Mehr als 4.000 legale Waffen waren in Deutschland zuletzt in den Händen von Reichsbürgern und Rechtsextremisten. Das bestätigte das Bundesinnenministerium auf eine Kleine Anfrage der Grünen-Bundestagsfraktion, die dem RedaktionsNetzwerk Deutschland (RND) vorlag.

Ende des Jahres 2024 waren 2.996 erlaubnispflichtige Schusswaffen im nationalen Waffenregister auf Rechtsextremisten, 932 auf Reichsbürger und sogenannte Selbstverwalter sowie 124 auf „Personen des Spektrums ‚verfassungsschutzrelevante Delegitimierung des Staates'“ registriert, wie das Innenministerium unter Berufung auf das Bundesamt für Verfassungsschutz mitteilte. Neuere Daten lägen noch nicht vor.

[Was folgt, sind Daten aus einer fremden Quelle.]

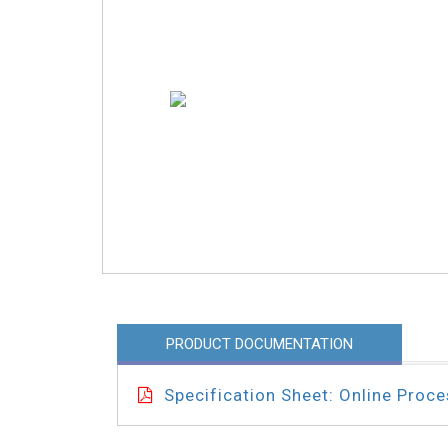
PRODUCT DOCUMENTATION
Specification Sheet: Online Proc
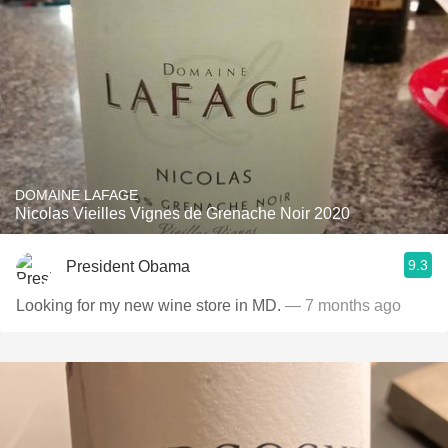
DOMAINE LAFAGE
Nicolas Vieilles Vignes de Grenache Noir 2020
9.3
President Obama
Looking for my new wine store in MD.
— 7 months ago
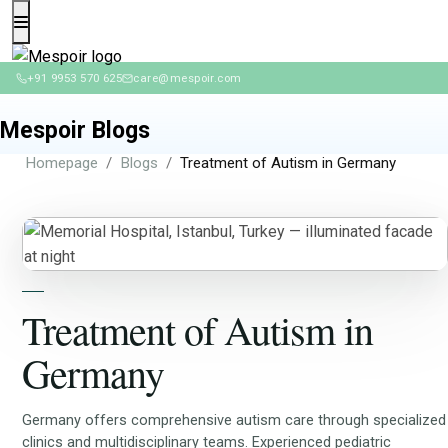
+91 9953 570 625
care@mespoir.com
Mespoir Blogs
Homepage
Blogs
Treatment of Autism in Germany
Treatment of Autism in
Germany
Germany offers comprehensive autism care through specialized
clinics and multidisciplinary teams. Experienced pediatric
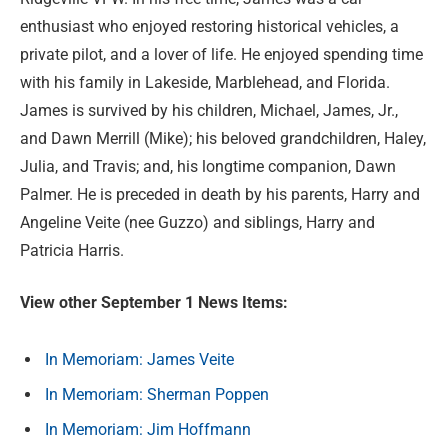
enthusiast who enjoyed restoring historical vehicles, a
private pilot, and a lover of life. He enjoyed spending time
with his family in Lakeside, Marblehead, and Florida.
James is survived by his children, Michael, James, Jr.,
and Dawn Merrill (Mike); his beloved grandchildren, Haley,
Julia, and Travis; and, his longtime companion, Dawn
Palmer. He is preceded in death by his parents, Harry and
Angeline Veite (nee Guzzo) and siblings, Harry and
Patricia Harris.
View other September 1 News Items:
In Memoriam: James Veite
In Memoriam: Sherman Poppen
In Memoriam: Jim Hoffmann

Es sei ein Skandal, dass Rechtsextremisten und Reichsbürger weiterhin so viele Waffen besitzen, sagte Grünen-Fraktionssprecher Marcel Emmerich dem RND. „Verfassungsfeinde müssen konsequent entwaffnet werden“, sagte er. Wer die freiheitliche demokratische Grundordnung bekämpft, dürfe keine Waffen besitzen. Das stelle eine „enorme Gefahr“ für den Rechtsstaat dar, fügte er hinzu und warf dem Bundesinnenministerium Untätigkeit vor. 

Teile des rechtsextremistischen und Reichsbürgermilieus gelten als gewaltbereit. In den vergangenen Jahren deckten Sicherheitsbehörden unter anderem mehrfach gewaltsame Umsturzbestrebungen auf. Auch bei der Gruppe um den Reichsbürger Heinrich XIII. Prinz Reuß, der derzeit in Frankfurt vor Gericht steht, wurden bei Durchsuchungen Waffen und Munition sowie Ausrüstung für sogenannte Heimatschutzkompanien gefunden.